Free agent
- Catcher / First baseman
- Born: March 1, 1989 (age 37) Pinar del Río, Cuba
- Bats: RightThrows: Right

= Lorenzo Quintana =

Cuban baseball player (born 1989)

Lorenzo Quintana Fernández (born March 1, 1989) is a Cuban professional baseball catcher and first baseman who is a free agent. He is a member of the Cuban national baseball team in the 2023 World Baseball Classic.

==Career==
Quintana played in the Cuban National Series from 2008 to 2015 with Pinar del Río.

===Houston Astros===
On October 4, 2017, Quintana signed with the Houston Astros as an international free agent. He made his organizational debut in 2018 with the Double-A Corpus Christi Hooks, appearing in 70 games and hitting .254/.316/.484 with 11 home runs and 42 RBI. The next year, Quintana played in 76 games split between Corpus Christi and the Triple-A Round Rock Express, slashing .299/.342/.547 with 17 home runs and 56 RBI.

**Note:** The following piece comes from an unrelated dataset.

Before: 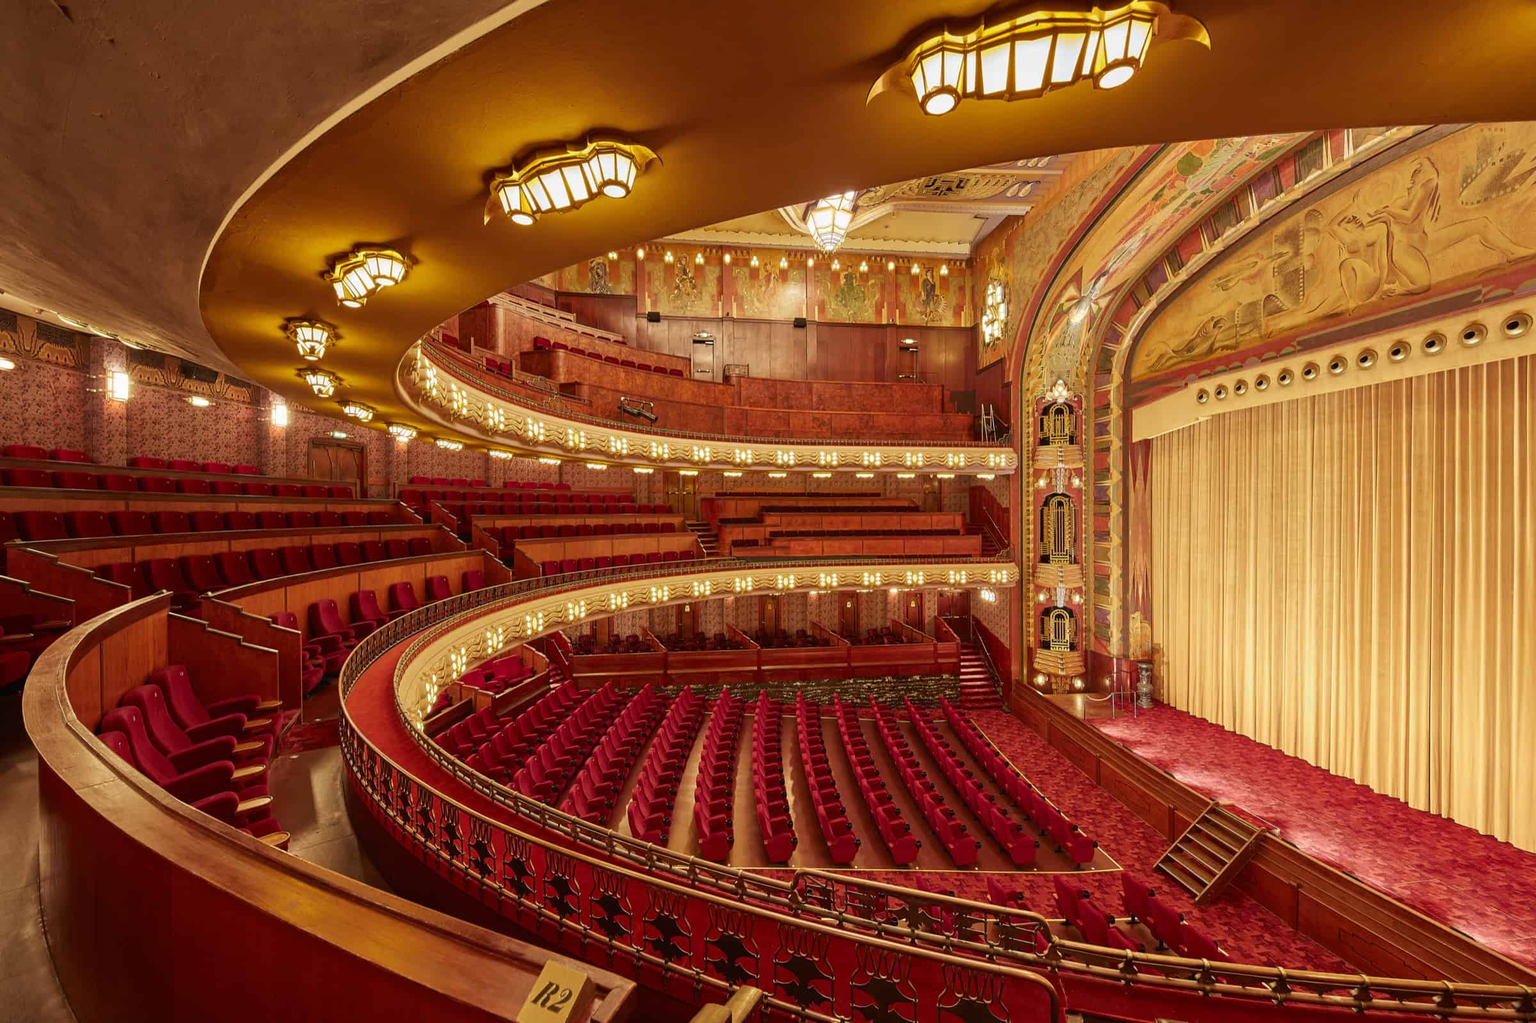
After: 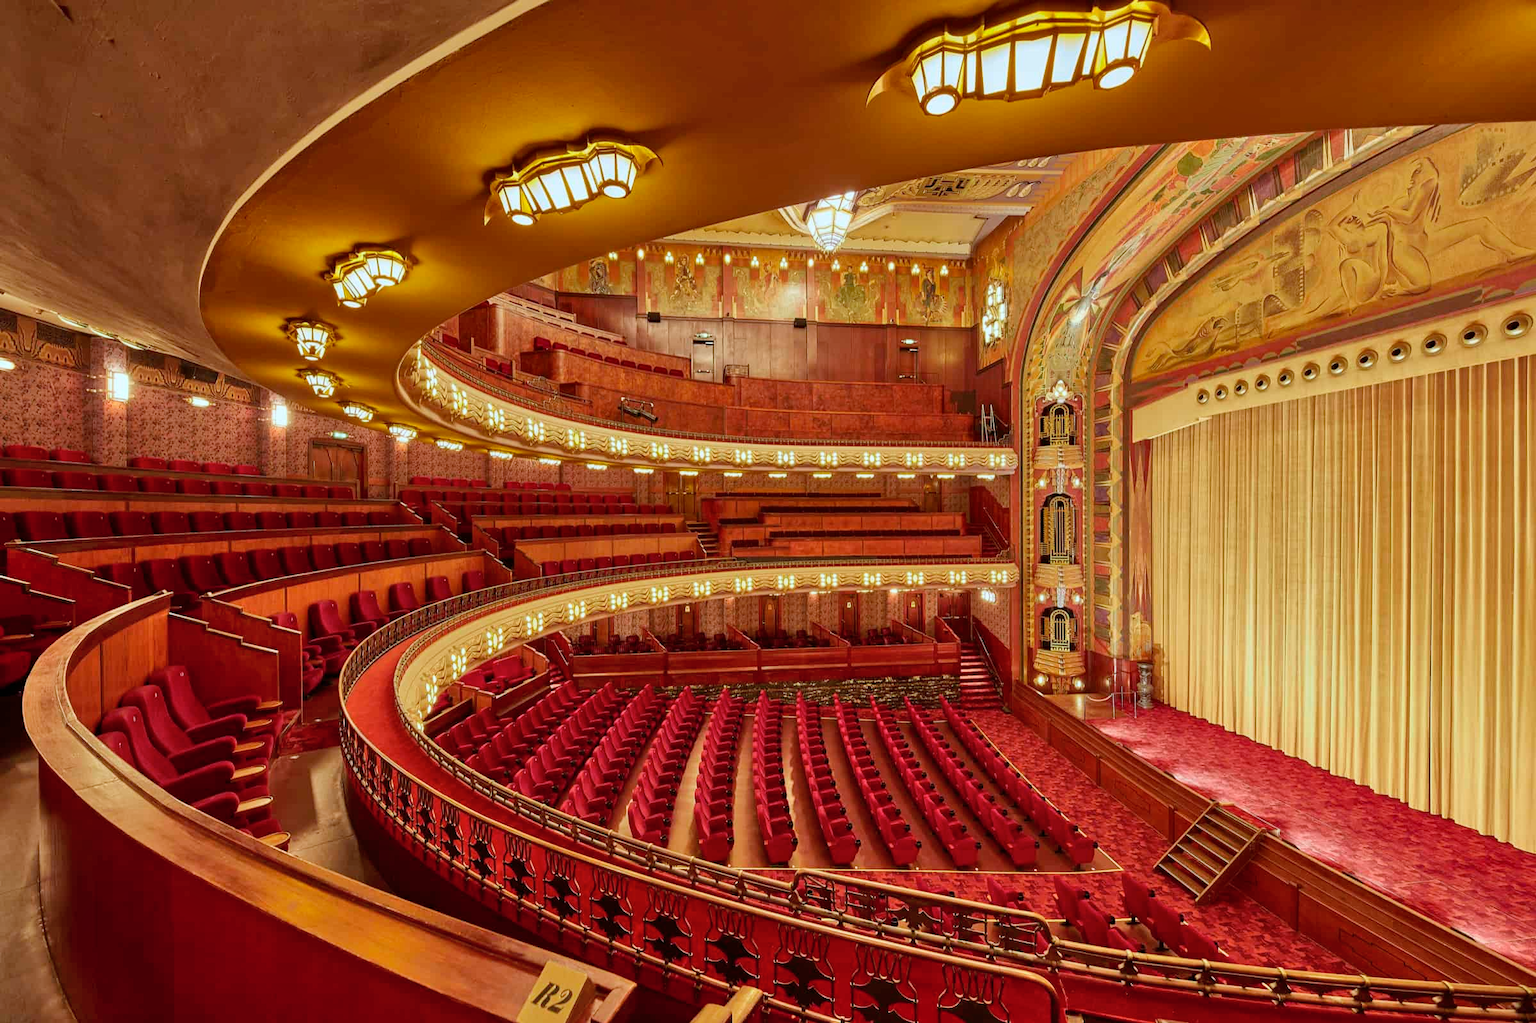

Quintana did not play in a game in 2020 due to the cancellation of the minor league season because of the COVID-19 pandemic. In 2021, he played in 28 games for the Triple-A Sugar Land Skeeters, hitting .311/.372/.340 with no home runs and 4 RBI.

===Miami Marlins===
On June 13, 2021, Quintana was traded to the Miami Marlins. He finished out the year playing in 64 games for the Triple-A Jacksonville Jumbo Shrimp, hitting .294/.354/.525 with 9 home runs and 34 RBI.

In 2022, Quintana played in 60 games for Triple-A Jacksonville, batting .246/.306/.479 with 14 home runs and 54 RBI. He was released by the Marlins organization on August 3, 2022.